[comp.lang.ada] Redefinition of "=" and related issues

MFELDMAN@GWUVM.BITNET (Mike Feldman) (01/02/88)

I wonder if anyone in net-land can give an authoritative discussion on the
issue of redefinition of the "=" operator. I am often asked about this by
students, and have not been able to find an authoritative answer.

In preliminary Ada (as described in the 1979 SIGPLAN issue), it was
apparently permitted to redefine "=" for any type at all (at least I
could find no limitations described there). By the 1980 version of the
language (e.g. the original MIL-STD-1815) redefinition of "=" is
restricted to limited private types (paragraph 6-

Further, in no event is redefinition of ":=" permitted, but the two
operations ":=" and "=" are put in the same class in that both are
available for private types and both are unavailable for limited types.

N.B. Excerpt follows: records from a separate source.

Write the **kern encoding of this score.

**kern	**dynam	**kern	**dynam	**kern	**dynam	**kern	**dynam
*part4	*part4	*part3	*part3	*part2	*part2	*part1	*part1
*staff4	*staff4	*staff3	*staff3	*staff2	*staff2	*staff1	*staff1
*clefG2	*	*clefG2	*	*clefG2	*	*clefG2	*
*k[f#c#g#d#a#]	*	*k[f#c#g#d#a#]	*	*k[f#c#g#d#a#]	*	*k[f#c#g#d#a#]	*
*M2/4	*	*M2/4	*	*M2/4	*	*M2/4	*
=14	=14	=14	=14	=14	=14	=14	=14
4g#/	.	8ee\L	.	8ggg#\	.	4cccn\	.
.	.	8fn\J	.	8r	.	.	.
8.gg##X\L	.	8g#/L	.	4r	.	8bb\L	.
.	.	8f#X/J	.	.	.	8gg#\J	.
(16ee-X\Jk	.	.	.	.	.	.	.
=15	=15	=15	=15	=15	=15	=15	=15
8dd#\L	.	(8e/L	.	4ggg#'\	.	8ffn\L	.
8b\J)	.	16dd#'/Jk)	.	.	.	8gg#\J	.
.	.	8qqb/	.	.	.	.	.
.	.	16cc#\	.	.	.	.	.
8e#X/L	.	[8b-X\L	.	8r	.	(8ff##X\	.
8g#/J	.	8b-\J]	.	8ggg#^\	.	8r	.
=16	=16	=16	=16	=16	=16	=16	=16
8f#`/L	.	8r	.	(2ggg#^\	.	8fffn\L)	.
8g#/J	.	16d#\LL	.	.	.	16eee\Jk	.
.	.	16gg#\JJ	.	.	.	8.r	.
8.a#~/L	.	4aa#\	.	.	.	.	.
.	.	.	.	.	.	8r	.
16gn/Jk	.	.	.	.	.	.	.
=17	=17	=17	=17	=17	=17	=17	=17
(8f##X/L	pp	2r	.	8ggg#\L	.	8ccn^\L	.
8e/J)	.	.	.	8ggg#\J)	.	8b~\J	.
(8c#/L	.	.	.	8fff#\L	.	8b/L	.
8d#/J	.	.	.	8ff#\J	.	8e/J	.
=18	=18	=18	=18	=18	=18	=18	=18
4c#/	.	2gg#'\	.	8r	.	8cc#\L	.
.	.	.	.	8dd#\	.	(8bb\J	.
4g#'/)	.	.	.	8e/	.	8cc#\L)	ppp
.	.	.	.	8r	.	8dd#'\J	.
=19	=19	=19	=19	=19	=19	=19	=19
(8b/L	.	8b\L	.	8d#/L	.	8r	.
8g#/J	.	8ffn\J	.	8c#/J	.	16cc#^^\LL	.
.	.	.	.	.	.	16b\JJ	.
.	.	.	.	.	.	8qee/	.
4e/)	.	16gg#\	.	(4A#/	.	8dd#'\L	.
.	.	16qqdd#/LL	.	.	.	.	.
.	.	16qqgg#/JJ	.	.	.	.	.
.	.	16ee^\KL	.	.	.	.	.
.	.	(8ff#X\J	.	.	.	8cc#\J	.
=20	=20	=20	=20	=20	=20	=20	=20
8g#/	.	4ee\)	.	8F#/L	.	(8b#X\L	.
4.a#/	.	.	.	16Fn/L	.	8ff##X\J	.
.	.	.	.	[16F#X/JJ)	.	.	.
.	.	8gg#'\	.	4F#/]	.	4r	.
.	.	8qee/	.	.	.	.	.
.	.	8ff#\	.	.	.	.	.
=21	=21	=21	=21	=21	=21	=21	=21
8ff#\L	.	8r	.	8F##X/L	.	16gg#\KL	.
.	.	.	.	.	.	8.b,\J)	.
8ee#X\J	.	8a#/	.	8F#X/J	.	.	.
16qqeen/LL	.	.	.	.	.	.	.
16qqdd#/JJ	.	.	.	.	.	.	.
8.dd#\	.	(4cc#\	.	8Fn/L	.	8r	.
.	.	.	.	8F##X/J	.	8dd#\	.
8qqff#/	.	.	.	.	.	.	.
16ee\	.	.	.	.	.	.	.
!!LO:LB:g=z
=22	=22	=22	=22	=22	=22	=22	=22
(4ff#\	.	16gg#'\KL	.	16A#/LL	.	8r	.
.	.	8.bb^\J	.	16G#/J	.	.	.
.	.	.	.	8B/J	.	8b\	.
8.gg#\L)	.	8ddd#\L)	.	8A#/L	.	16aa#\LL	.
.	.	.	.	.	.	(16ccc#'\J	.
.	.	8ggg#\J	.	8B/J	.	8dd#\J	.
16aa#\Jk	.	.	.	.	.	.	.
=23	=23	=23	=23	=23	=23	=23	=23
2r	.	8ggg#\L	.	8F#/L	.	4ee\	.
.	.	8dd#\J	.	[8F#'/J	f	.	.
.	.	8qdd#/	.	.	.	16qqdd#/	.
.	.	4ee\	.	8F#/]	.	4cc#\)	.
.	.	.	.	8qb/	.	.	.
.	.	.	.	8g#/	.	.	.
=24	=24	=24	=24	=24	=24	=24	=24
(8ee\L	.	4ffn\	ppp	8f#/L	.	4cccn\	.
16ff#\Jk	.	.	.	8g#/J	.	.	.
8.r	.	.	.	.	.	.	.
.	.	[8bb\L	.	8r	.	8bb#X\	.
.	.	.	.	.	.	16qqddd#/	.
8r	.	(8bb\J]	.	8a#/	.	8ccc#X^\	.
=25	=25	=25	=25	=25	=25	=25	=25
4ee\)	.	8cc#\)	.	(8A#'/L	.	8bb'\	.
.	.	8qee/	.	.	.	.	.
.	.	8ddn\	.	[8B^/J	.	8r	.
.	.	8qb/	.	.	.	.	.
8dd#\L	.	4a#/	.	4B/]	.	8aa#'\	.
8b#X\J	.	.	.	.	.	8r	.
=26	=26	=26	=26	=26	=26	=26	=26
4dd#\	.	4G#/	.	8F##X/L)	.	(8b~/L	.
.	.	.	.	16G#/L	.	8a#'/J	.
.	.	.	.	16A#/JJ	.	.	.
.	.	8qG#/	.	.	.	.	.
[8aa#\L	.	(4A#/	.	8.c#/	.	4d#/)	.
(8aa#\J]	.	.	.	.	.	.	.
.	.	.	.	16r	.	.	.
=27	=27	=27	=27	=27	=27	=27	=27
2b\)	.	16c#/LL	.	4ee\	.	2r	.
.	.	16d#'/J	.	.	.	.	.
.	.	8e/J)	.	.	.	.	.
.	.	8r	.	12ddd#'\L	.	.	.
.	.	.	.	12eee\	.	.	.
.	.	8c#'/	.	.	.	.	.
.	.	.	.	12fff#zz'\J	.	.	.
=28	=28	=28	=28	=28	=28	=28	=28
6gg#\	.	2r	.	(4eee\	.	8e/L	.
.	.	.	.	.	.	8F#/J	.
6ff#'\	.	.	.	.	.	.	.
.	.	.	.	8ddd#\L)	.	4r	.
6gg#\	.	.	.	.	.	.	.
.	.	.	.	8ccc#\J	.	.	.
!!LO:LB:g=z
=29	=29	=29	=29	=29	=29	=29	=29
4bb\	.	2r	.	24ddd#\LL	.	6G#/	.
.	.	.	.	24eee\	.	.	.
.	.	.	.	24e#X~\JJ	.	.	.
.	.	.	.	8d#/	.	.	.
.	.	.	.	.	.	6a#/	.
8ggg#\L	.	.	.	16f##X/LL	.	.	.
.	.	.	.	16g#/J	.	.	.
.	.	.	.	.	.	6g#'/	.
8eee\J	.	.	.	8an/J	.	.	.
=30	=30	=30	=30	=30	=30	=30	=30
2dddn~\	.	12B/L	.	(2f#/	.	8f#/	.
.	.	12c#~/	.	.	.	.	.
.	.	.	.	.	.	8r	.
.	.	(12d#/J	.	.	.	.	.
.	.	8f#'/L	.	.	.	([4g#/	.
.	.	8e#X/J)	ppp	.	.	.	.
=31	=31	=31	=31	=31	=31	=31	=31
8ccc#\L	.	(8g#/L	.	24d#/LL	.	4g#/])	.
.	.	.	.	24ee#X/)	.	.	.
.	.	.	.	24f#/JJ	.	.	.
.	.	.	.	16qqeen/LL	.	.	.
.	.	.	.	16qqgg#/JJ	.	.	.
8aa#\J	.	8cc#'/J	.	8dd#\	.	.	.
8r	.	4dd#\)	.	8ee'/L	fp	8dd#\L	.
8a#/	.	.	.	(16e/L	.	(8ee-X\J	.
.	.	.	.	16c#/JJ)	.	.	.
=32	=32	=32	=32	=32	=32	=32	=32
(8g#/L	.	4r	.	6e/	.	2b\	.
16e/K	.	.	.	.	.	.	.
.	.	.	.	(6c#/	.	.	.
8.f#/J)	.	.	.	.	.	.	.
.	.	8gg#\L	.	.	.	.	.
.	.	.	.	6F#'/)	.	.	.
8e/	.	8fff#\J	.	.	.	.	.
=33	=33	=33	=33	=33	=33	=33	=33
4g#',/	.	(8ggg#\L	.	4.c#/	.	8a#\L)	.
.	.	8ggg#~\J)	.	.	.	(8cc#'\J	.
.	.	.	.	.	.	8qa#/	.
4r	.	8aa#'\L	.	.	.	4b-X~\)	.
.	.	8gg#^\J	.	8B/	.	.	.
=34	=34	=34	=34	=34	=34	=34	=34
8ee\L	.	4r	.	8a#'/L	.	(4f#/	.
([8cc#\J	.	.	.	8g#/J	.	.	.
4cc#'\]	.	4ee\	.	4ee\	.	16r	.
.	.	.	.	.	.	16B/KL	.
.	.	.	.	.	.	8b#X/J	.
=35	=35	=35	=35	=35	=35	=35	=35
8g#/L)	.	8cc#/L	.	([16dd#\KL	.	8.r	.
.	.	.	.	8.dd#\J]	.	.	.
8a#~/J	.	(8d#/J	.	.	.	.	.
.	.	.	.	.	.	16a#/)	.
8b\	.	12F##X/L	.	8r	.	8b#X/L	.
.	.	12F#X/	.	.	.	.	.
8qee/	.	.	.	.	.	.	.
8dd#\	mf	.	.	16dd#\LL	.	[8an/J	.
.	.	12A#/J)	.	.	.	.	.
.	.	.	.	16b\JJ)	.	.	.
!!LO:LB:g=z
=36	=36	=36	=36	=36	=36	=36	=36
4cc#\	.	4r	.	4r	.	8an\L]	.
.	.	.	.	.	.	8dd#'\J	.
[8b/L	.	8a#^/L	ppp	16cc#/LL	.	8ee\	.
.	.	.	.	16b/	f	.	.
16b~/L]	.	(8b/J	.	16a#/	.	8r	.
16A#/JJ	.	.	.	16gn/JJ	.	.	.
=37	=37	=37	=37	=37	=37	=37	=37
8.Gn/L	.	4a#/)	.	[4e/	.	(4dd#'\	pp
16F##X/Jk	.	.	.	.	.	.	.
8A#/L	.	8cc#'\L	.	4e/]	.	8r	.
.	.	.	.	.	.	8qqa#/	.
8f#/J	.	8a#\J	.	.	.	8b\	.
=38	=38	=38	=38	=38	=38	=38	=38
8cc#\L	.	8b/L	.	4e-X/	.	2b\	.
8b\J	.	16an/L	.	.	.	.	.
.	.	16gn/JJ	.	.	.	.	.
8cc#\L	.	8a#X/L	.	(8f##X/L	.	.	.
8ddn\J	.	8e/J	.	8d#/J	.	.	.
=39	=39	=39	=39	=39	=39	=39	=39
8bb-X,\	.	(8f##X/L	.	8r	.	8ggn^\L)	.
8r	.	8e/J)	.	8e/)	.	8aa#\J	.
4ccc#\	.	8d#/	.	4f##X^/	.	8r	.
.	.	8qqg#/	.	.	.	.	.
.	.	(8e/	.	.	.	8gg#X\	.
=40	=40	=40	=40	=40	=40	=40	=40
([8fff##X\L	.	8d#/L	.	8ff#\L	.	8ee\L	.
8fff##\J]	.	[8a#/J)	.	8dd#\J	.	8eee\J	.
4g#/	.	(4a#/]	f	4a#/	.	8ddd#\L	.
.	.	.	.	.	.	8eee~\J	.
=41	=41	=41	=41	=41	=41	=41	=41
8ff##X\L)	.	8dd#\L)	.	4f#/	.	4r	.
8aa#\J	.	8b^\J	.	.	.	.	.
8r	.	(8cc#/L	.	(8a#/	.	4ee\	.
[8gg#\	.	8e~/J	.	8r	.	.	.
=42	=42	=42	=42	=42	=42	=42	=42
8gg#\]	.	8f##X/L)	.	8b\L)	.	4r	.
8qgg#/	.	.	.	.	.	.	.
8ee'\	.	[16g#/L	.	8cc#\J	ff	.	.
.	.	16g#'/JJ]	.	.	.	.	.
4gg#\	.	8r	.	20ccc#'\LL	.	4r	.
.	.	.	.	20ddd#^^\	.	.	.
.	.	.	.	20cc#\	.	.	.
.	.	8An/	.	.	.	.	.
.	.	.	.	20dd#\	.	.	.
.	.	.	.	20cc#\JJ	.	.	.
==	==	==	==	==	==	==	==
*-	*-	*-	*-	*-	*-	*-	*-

The consequence is that it is difficult to write certain kinds of packages,
such as for rational numbers (the classical example). In this case you'd
really like to redefine "=" so that 1/2 = 2/4 (as in mathematics). But
normally you'd make the rational type (unlimited) private so as not to
lose the ":=" operation. So we have a devilish choice: make the type
limited private and write a rather foolish-looking and nonuniform
copy operation like ASSIGN(DEST: out RATIONAL; SOURCE: in RATIONAL)
in order to get "=" correct, or make the type unlimited private and
be forced to write a nonuniform equality-checker like
function EQUAL(LEFT, RIGHT: in RATIONAL) return BOOLEAN.
(Note that predefined "=" is still available for the user to (mis)use.
Both solutions are unsatisfying and create interfaces to straightforward
mathematical entities which are nonuniform and unintuitive.

So the basic questions are (1) what was the discussion that led up to
prohibiting redefinition of "=" except for limited types? and (2) why
are "=" and ":=" identified so closely? I do not have the completed new
Rationale; I can find nothing in the 1984 draft Rationale that speaks to
the issue.

Doug Bryan: this might be a good "dear Ada" question. Who can answer?